On November 26, 2018, Defendant Mary Aragon filed a motion to join Defendant Ramirez-Gonzalez's original motion. (See ECF No. 79-1 at 6.)

I. BACKGROUND

A. Factual Background

On April 15, 2018, the government filed a complaint charging Defendant Mambasse Koulabalo Patara with the illegal transportation of Mr. Fermin Lopez and Mr. German Ramirez-Gonzalez. (ECF No. 1.) On May 9, 2018, the grand jury indicted Defendant Patara. (ECF No. 17.) On July 5, 2018, the grand jury returned a superseding indictment charging Defendants Patara and Ramirez-Gonzalez with the illegal transportation of Mr. Lopez. (ECF No. 37.) On October 4, 2018, the grand jury returned a second superseding indictment, adding Mary Aragon as a defendant for assisting with the transportation of Mr. Lopez. (ECF No. 55.) Finally, on November 15, 2018, the grand jury returned a third superseding indictment. (ECF No. 71.) Under 8 U.S.C. §§ 1324(a)(1)(A)(ii) and (v)(II), Defendants Patara, Ramirez-Gonzalez, and Aragon are charged in count 1 with the illegal transportation of Lopez, and Defendants Patara and Aragon are charged in count 2 with the illegal transportation of Mr. Ramirez-Gonzalez. (Id.) Thus, Mr. Ramirez-Gonzalez is a defendant with respect to count 1 and an alleged smuggled alien with respect to count 2. (Id.)

Stated problem:
Answer these questions from the court excerpt above.
1. On what date did Mary Aragon file her motion to join Ramirez-Gonzalez's original motion?
2. Which ECF number is the second superseding indictment that added Aragon as a defendant?
3. On which count is Ramirez-Gonzalez charged as a defendant?

Supplied information:
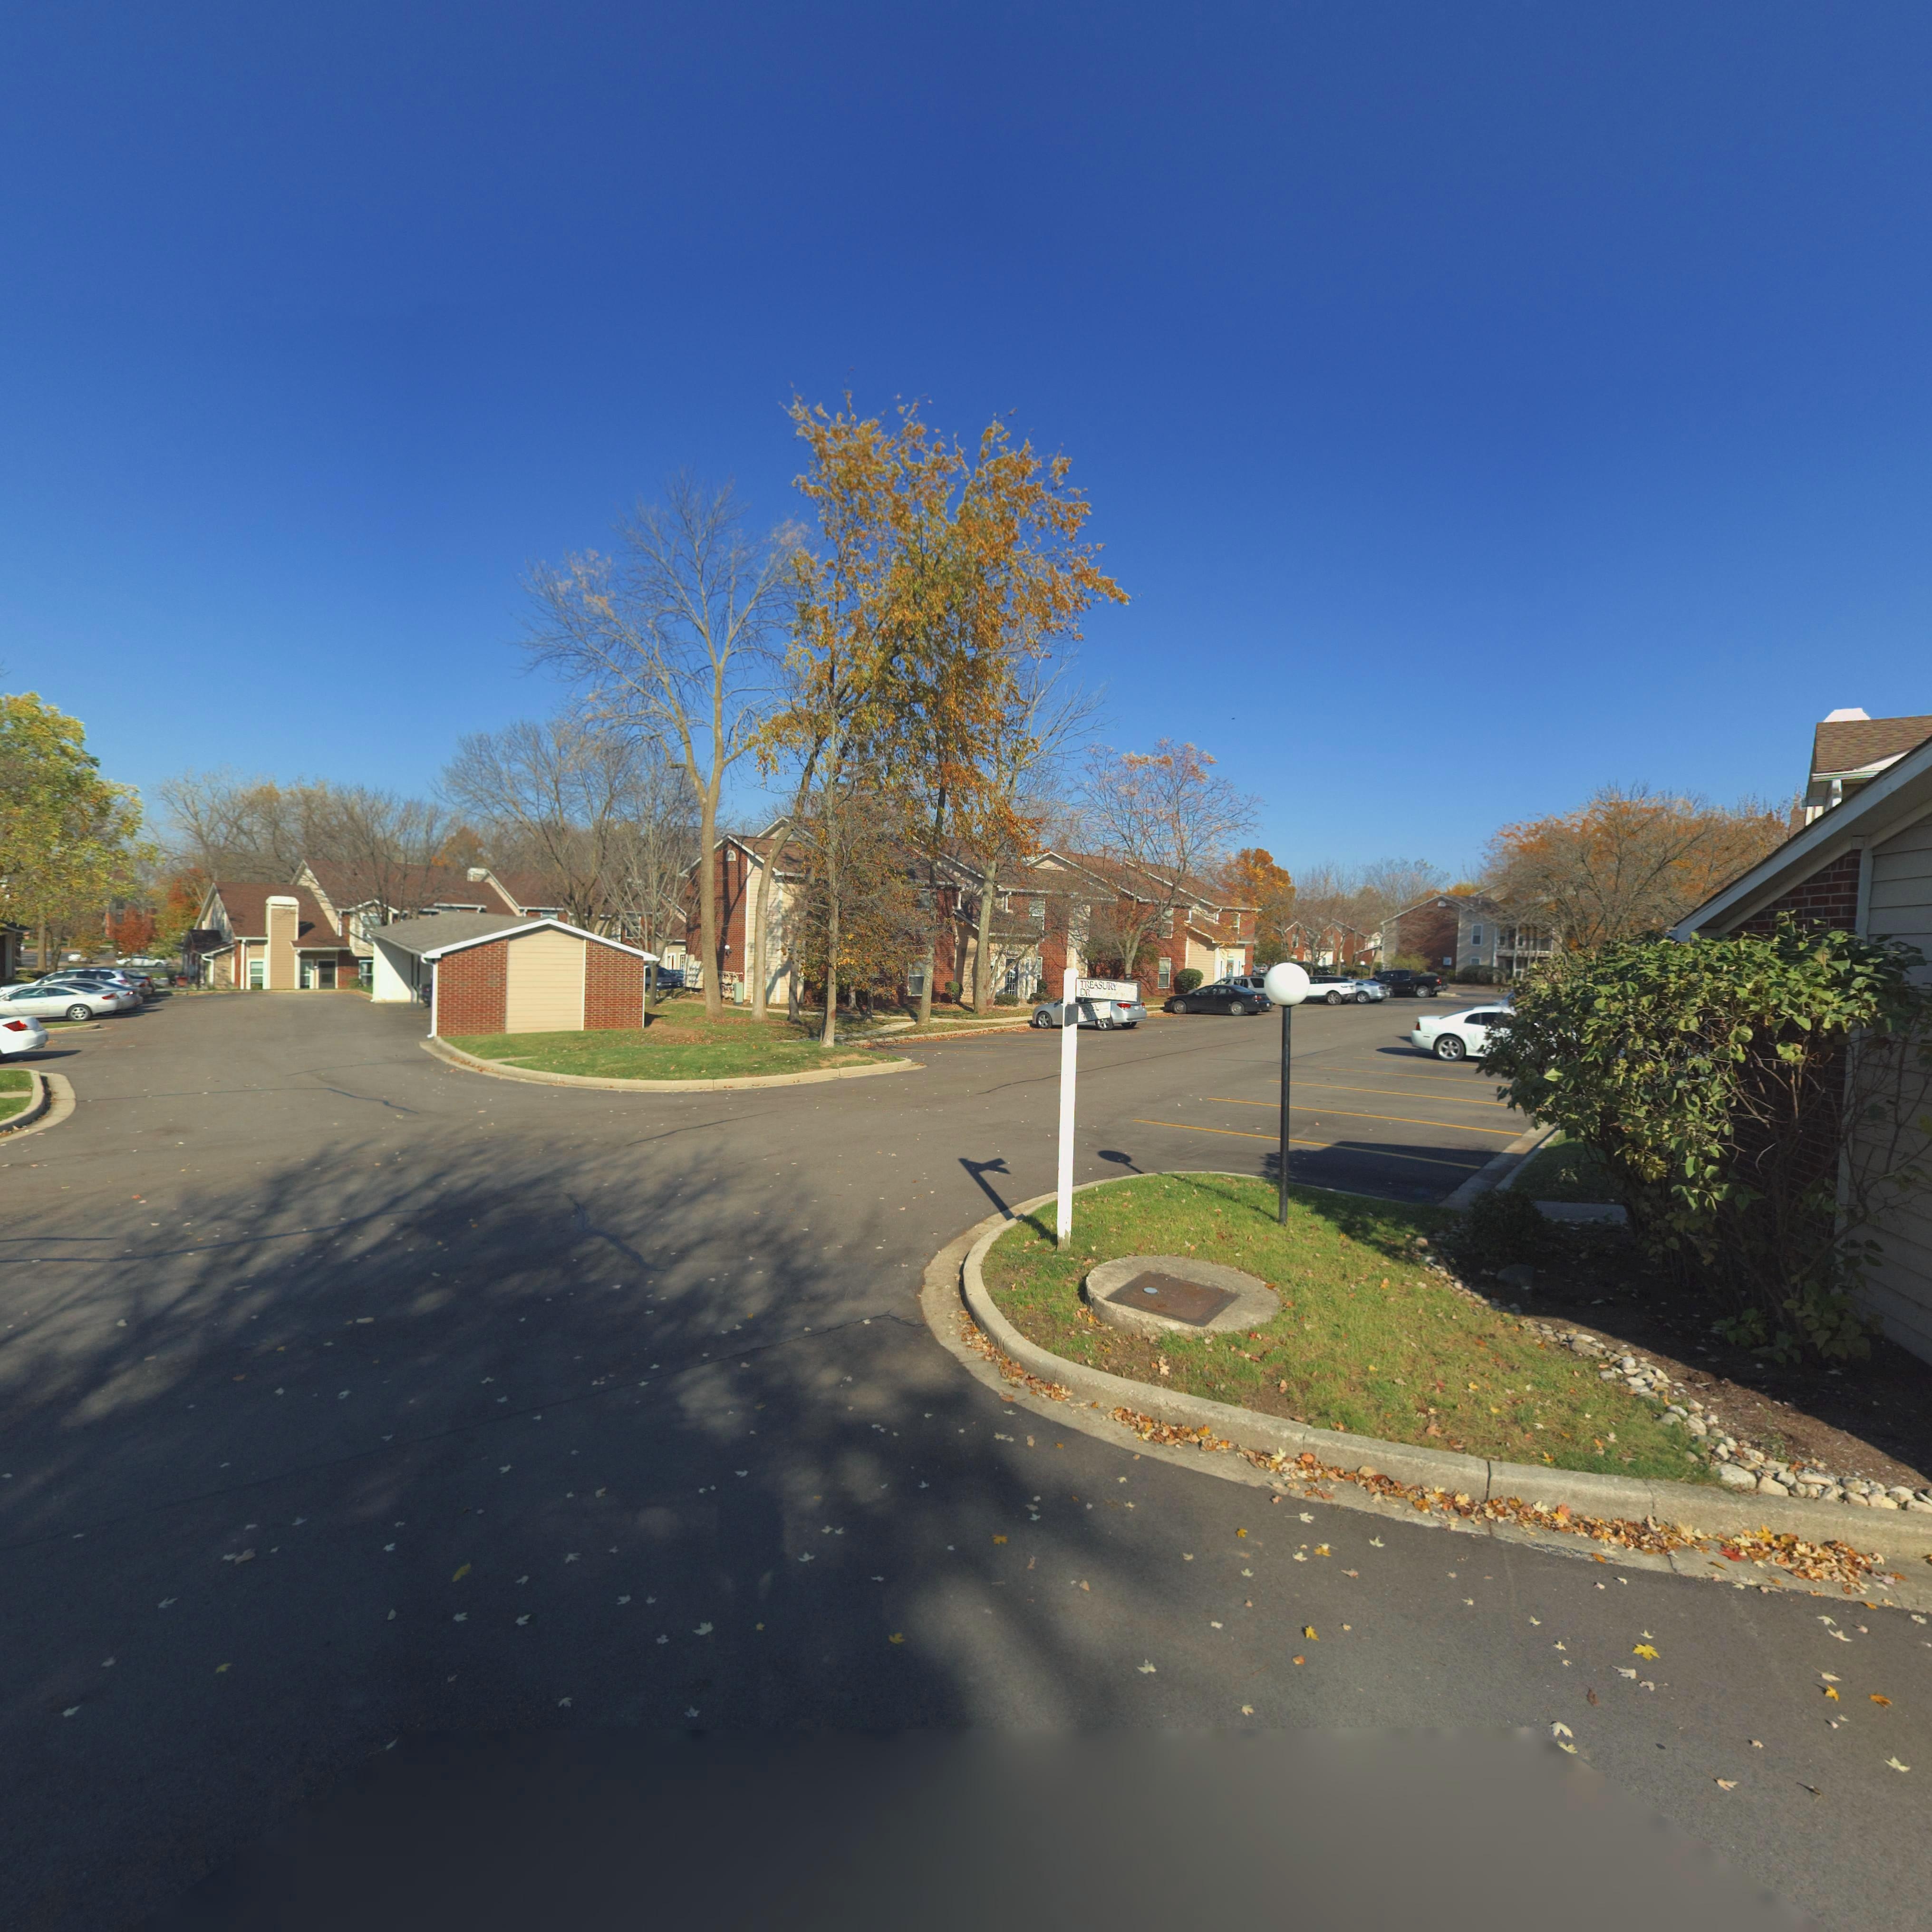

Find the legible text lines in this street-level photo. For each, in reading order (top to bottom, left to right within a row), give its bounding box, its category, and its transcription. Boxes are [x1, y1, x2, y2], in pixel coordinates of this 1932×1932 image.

[1079, 979, 1119, 991] StreetName: TREASURY
[1080, 987, 1092, 997] StreetName: DR
[1084, 1011, 1095, 1021] StreetName: WY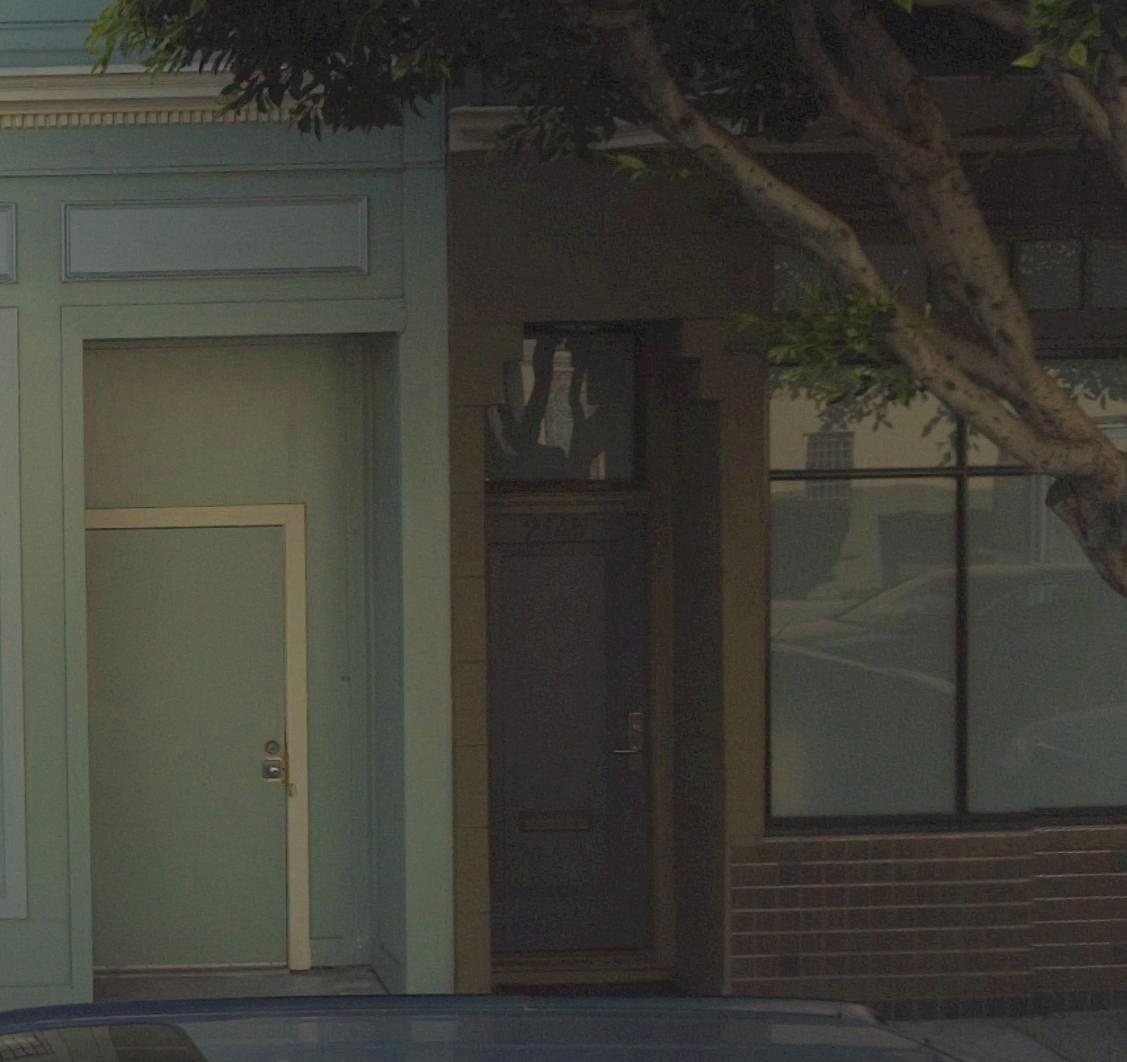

Final result:
1. November 26, 2018
2. ECF No. 55
3. Count 1